| Texte à lire |
Ne pas pouvoir tout comprendre tu accepteras

Une fois que tu as pris conscience des inepties que tu as pu dire par le passé, et que tu t’es rendu·e compte à quel point tu étais – dans ce domaine-là au moins – privilégié·é, tu peux passer à l’étape suivante : accepter que tu ne comprendras jamais vraiment tout ce que vivent les concerné·e·s.

Cette étape est à mon sens une des plus compliquées, parce qu’elle nécessite d’admettre que son savoir et son empathie ont des limites. Prenons l’exemple de se tenir la main : à moins d’entretenir une relation adultérine, ou une relation – pour une raison ou pour une autre – cachée, tu n’as jamais ni peur, ni honte, ni appréhension à tenir la main de taon partenaire dans la rue.

Pourquoi ? Parce que, dans le cadre d’un couple hétérosexuel, il s’agit d’un geste banalisé. Pour un couple non hétérosexuel, c’est tout à fait différent : à moins d’être certain·e·s qu’on est en sécurité, on ne se tiendra pas la main en public, malgré l’envie irrésistible de montrer aux autres – à l’instar des couples hétérosexuels – son attachement à l’autre.

Ton rôle d’allié·e consiste à comprendre et accepter que tu ne pourras jamais comprendre cette peur et cette appréhension-là à 100 %. Et ce n’est pas grave ! C’est même tant mieux pour toi. Puisque tu es privilégié·e dans ce domaine-là, accepte de ne pas pouvoir tout savoir ni tout expérimenter, d’autant plus quand il s’agit d’une oppression systémique.

| Consignes de l'exercice |
1. Recopiez mot pour mot, dans le texte sur le rôle d'allié·e, le passage qui va de « Cette étape est » jusqu'à « dans la rue. ».
2. Répondez aux questions suivantes d'après le texte sur le rôle d'allié·e.
(a) Quel geste le texte prend-il comme exemple ?
(b) Pour quel type de couple ce geste est-il présenté comme banalisé ?
(c) En quoi consiste le rôle d'allié·e selon le texte ?
3. Prolongez le texte sur le rôle d'allié·e en reprenant après sa dernière phrase.

| Données fournies |

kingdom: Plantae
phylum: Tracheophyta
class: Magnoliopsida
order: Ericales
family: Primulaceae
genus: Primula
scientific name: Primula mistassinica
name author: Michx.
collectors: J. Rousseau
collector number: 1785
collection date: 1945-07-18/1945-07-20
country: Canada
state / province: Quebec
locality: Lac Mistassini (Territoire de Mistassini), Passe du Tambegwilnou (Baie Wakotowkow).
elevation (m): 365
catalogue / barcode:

---

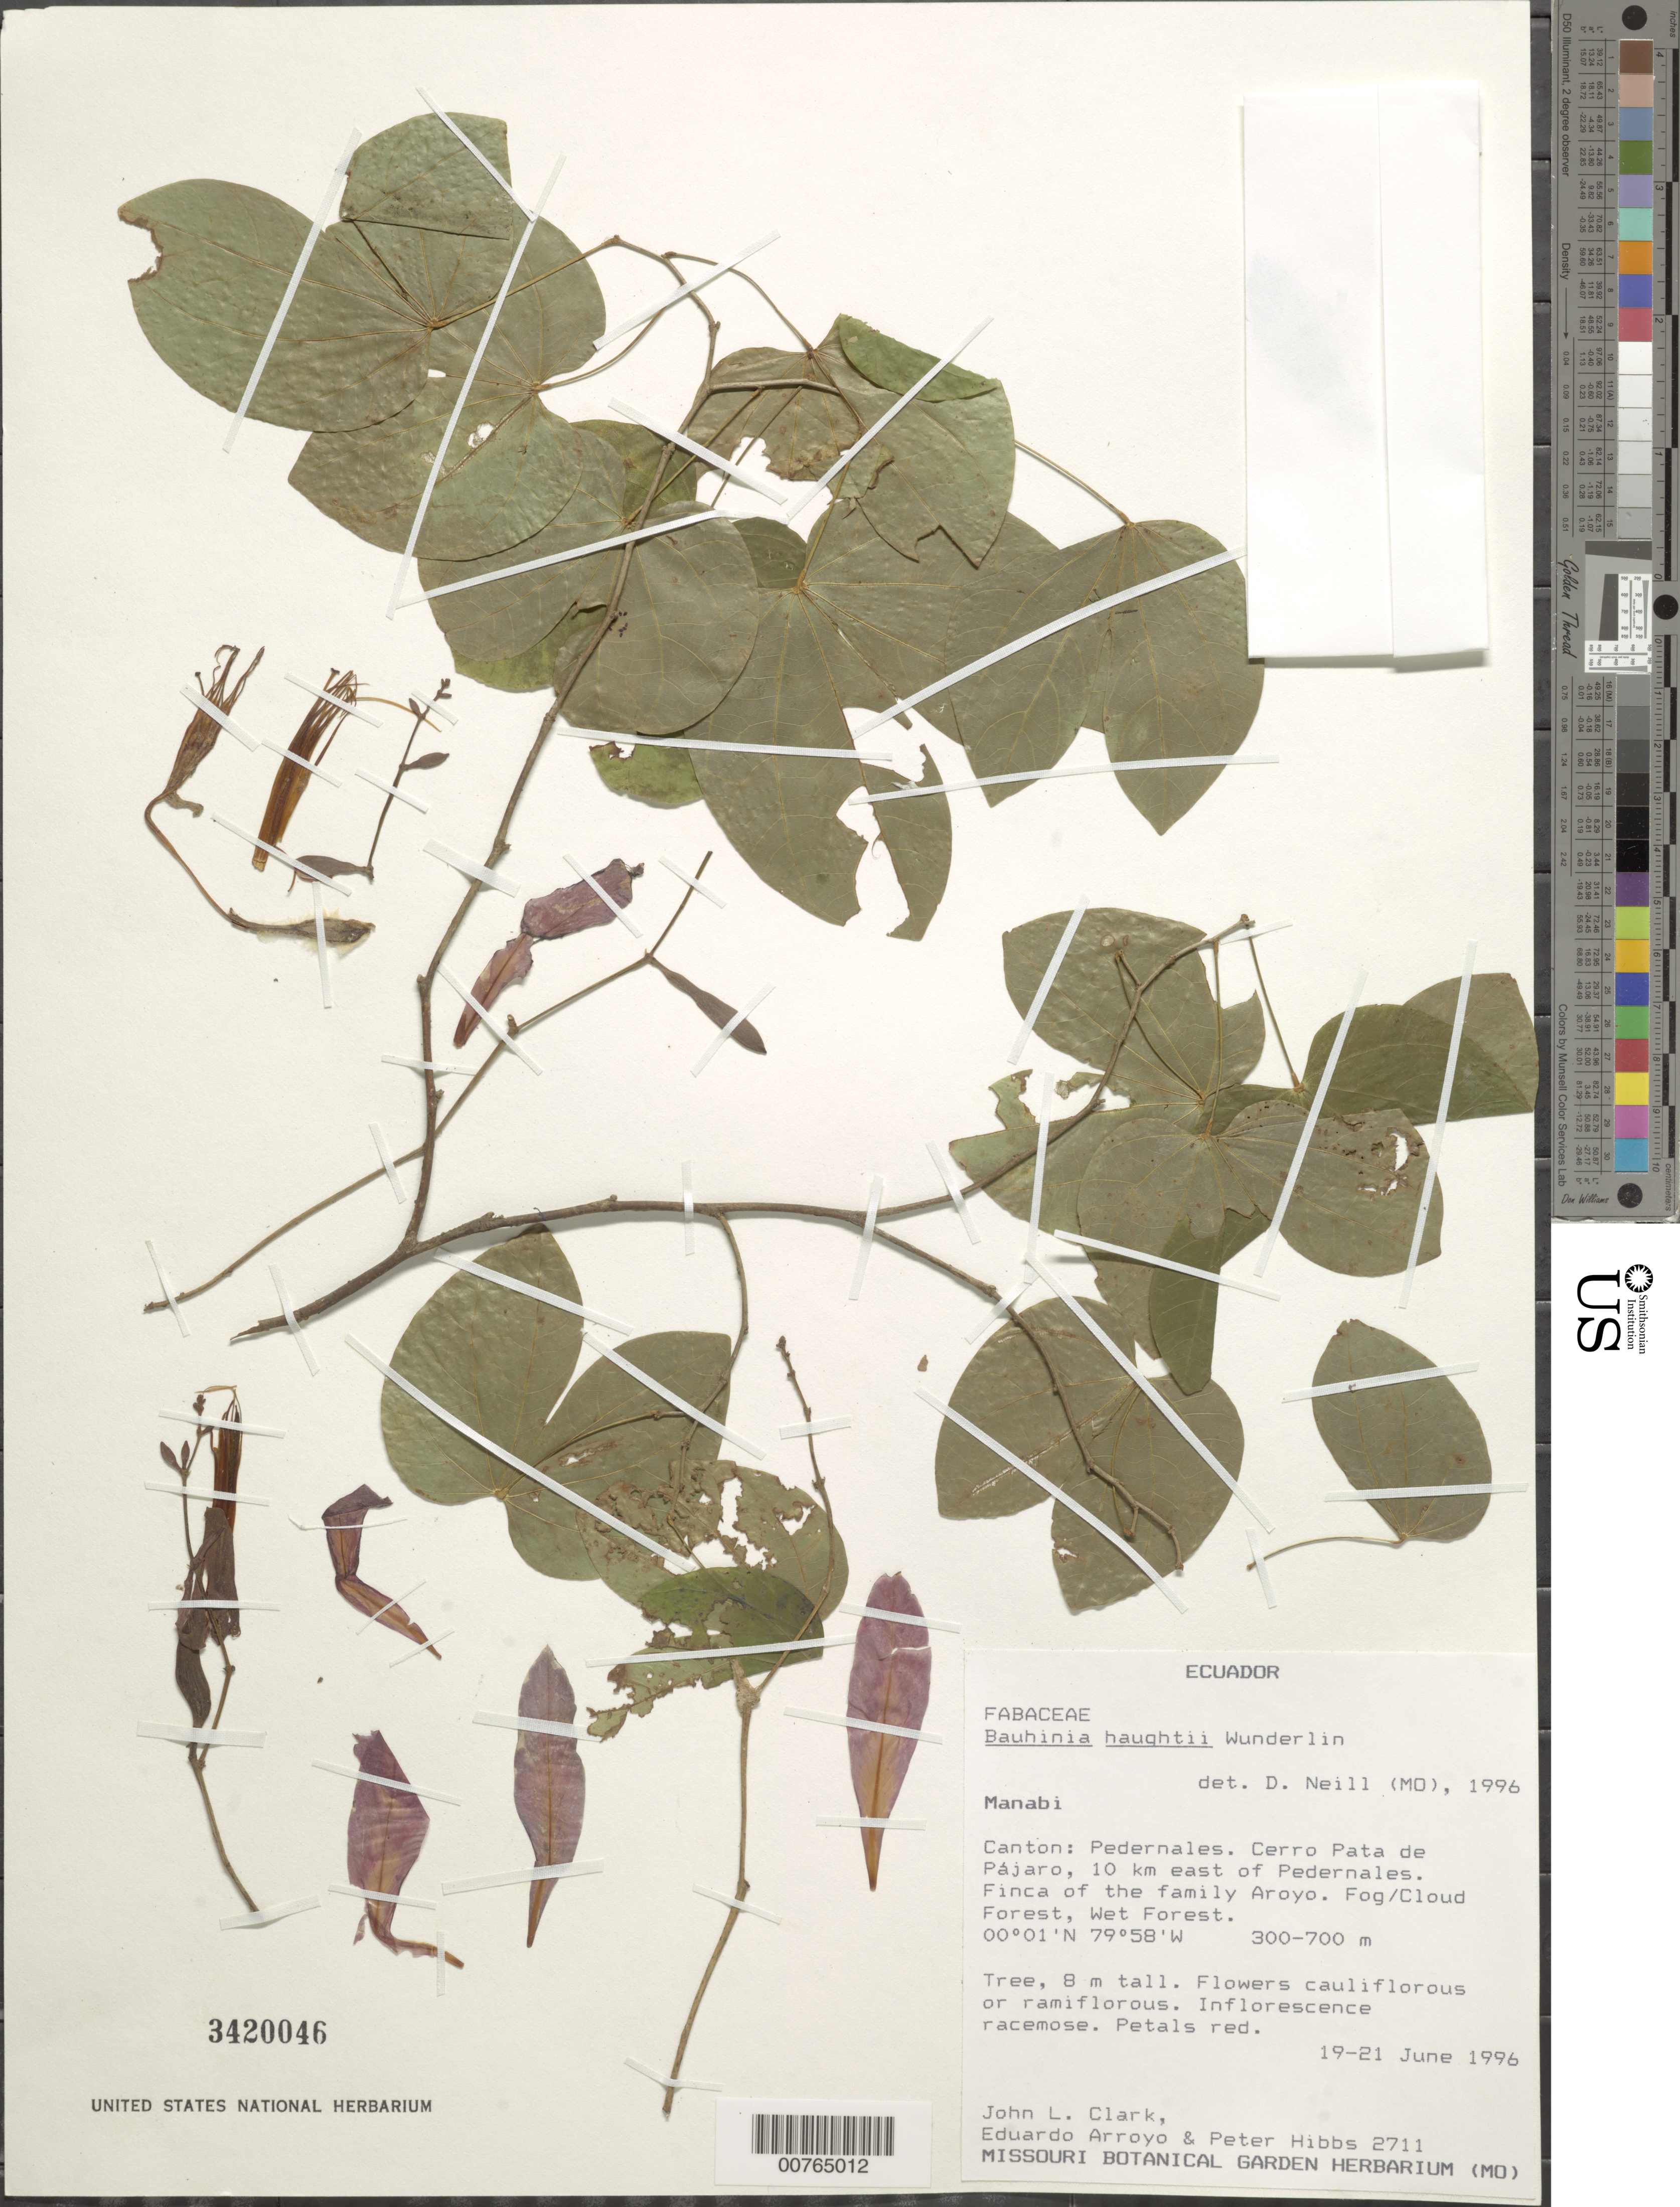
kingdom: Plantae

| Corrigé de l'exercice |
1.
Cette étape est à mon sens une des plus compliquées, parce qu’elle nécessite d’admettre que son savoir et son empathie ont des limites. Prenons l’exemple de se tenir la main : à moins d’entretenir une relation adultérine, ou une relation – pour une raison ou pour une autre – cachée, tu n’as jamais ni peur, ni honte, ni appréhension à tenir la main de taon partenaire dans la rue.

2.
(a) Le fait de se tenir la main.
(b) Pour un couple hétérosexuel.
(c) Il consiste à comprendre et accepter qu'on ne pourra jamais comprendre à 100 % cette peur et cette appréhension.

3.
A te taire et écouter tu apprendras

De manière générale, les hétérosexuel·le·s monopolisent la parole dès que sont abordés les sujets touchant au sexe : mariage, procréation, Tinder, contraception, enfants, famille, tout est vu au prisme de l’hétérosexualité. Les personnes LGBP+ ont, en plus de subir des discriminations particulières, une manière différente de relationner. Tout comme elles ont d’autres références culturelles et artistiques, un vocabulaire particulier pour aborder les problématiques LGBP+, parfois d’autres endroits pour sortir.

Il s’agit là d’un monde dont tu ne soupçonnais parfois pas même l’existence, et qui s’ouvre à toi lorsqu’une personne LGBP+ t’en parle ouvertement pour la première fois. Ton rôle sera alors de te taire et d’écouter. D’écouter les personnes te parler de leur vécu, parfois douloureux, souvent difficile. Cela te permettra de mieux appréhender leur situation, de mieux comprendre les difficultés de leur quotidien. Du moment qu’elles sont posées avec respect, toutes les questions sont acceptées : sans questions, pas de remise en question, et donc pas de progrès.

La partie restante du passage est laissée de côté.